Texto fuente:
En la carrera 6 con la calle 14 está la Casa Belén.

Daniel Palacios tuvo la cordial distinción de llevarme a un recorrido por la casa restaurada. Sus gruesas paredes de adobones y su techo de canaletas recamado de tejas moriscas, habían sido rehechos con la maestría de Santander Beleño, el arquitecto, el artista nuestro de las reconstrucciones de caserones y monumentos de los tiempos virreinales.

Fue de grato asombro comparar la misma casona de don Sebastián Martínez Villazón que frecuentaba en su espacioso patio con la muchachada de ese entonces, en retozos y juegos con Rodolfo y Álvaro, sus hijos, nuestros contemporáneos.

Allí también habitaban sus hermanas doncellas, apetecidas por galanes que merodeaban el entorno hogareño. Eran ellas Yolanda, Ana Julia, Teresa, Alba y Carolina, ahora ascendientes de familias de distinción en el solar vallenato.

La casa remodelada viste “su mejor vellorí” colonial con el uso de un restaurante pulcro y elegante, que luce el bienaventurado nombre galileo de Casa Belén.

Ahí está con ese retoque de ahora que no desdice de su pasado, cuando las manos de aquellos maestros de la albañilería pusieron su ciencia y su arte en la colocación matemática de sus vigas, pendolones, cabrias, jambas y arquitrabes, así como un cielorraso, o falso techo interior, cubierto con una esterilla de cañabrava.

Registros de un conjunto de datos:
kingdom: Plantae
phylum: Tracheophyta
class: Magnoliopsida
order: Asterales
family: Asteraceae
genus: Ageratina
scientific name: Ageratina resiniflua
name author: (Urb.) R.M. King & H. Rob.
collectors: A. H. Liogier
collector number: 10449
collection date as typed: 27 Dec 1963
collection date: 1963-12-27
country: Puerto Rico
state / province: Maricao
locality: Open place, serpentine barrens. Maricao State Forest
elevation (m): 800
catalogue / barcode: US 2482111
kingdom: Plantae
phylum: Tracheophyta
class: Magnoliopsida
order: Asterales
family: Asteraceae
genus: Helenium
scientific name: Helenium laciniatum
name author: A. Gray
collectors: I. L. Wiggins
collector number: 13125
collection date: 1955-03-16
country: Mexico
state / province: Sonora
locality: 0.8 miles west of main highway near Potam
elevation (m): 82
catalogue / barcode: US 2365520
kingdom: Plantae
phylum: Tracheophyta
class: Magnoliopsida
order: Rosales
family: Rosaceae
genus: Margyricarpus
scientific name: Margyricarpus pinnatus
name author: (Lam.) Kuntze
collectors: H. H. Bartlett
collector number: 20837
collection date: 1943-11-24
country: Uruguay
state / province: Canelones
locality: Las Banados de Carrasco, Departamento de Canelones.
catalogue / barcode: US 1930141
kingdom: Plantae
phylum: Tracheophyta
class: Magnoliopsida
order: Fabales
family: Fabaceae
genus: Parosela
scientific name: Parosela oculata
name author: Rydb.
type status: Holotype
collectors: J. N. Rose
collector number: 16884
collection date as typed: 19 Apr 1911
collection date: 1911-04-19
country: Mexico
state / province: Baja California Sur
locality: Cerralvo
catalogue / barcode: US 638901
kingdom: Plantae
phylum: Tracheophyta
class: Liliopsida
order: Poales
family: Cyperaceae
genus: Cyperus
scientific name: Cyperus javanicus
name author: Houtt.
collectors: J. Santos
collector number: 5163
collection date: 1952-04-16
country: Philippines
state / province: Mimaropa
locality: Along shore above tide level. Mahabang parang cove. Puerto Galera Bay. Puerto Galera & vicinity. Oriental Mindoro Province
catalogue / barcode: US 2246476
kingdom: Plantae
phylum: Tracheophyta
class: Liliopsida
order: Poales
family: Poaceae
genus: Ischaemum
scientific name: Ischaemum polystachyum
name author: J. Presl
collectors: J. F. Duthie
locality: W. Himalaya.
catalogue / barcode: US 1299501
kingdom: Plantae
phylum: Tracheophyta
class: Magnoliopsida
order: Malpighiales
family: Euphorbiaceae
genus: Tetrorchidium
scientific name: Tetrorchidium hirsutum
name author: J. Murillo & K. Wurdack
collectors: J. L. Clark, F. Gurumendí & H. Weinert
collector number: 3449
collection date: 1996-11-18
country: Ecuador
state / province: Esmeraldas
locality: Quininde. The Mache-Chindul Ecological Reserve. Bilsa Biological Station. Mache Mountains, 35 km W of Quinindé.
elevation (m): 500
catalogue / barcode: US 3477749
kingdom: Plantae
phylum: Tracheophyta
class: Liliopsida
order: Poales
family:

Enunciado: En el texto sobre la Casa Belén, indique todos los elementos cuya «colocación matemática» se atribuye a los maestros de la albañilería. Los registros no intervienen en esta tarea.

Solución propuesta: Vigas, pendolones, cabrias, jambas y arquitrabes.